Sasha Sudas Einstand ist daher alles andere als leicht. Der erste Arbeitstag der neuen Direktorin im September war zugleich der erste Streiktag. Sie muss nicht nur die Eröffnung einer Großausstellung unter widrigen Umständen sicherstellen, sondern auch zwischen streitenden Parteien vermitteln. "Mitarbeiter sind das Fundament einer Institution", erklärt sie vor Journalisten und spricht damit eine Wahrheit aus, die dem Board bisher nicht geläufig gewesen zu sein scheint. Suda verweist darauf, dass sie an ihren vorherigen Wirkungsstätten bereits mit gewerkschaftlich organisierten Belegschaften erfolgreich gearbeitet hat. Was anscheinend auch hier gelingt.
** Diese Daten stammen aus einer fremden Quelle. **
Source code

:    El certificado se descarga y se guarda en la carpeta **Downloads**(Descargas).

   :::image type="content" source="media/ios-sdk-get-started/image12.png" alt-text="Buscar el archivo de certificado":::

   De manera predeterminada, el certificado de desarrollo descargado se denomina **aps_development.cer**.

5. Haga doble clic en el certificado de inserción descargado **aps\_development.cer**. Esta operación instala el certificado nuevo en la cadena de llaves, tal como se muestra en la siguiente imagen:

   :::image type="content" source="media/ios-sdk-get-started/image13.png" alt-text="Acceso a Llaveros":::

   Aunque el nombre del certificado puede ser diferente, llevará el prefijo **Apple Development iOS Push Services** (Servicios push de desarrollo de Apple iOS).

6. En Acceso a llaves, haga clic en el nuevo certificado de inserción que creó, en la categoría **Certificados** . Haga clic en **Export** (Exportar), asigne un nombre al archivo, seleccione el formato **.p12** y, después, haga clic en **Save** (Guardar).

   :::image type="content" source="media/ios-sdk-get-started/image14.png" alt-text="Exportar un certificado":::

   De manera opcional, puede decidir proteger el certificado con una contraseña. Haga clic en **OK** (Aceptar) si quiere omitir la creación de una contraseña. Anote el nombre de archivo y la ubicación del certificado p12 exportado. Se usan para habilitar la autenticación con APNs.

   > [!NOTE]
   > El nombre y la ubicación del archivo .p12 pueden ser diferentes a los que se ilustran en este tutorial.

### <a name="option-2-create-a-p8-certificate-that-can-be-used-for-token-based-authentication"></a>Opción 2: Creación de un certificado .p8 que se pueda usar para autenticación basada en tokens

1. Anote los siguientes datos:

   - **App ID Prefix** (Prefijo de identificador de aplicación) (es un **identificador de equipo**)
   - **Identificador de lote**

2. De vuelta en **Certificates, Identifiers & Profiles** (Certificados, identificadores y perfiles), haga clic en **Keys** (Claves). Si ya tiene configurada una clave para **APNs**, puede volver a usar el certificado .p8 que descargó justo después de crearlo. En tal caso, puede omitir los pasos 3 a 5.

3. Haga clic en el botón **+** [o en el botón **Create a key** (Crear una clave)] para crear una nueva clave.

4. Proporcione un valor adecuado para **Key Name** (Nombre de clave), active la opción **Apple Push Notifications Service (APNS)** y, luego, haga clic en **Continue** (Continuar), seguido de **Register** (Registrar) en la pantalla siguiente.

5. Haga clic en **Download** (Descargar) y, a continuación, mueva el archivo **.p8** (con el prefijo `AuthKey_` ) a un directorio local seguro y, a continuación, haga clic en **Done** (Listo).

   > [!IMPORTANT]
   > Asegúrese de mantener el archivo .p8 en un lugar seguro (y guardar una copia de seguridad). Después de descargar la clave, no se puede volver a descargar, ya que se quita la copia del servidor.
Am Freitagnachmittag wurde bekannt, dass es zu seiner Einigung gekommen sei, die nach Gewerkschaftsangaben alle ihre Forderungen erfüllt. Gerade noch rechtzeitig, bevor am Samstag die mehrtägigen Eröffnungsfestivitäten für VIPs und Spender beginnen. "Solche Dinge verändern uns, und ich bin mir sicher, dass wir eine Lösung finden werden“, erklärte sie noch kurz vorher. „Für mich ist entscheidend, wo wir in zehn Jahren stehen."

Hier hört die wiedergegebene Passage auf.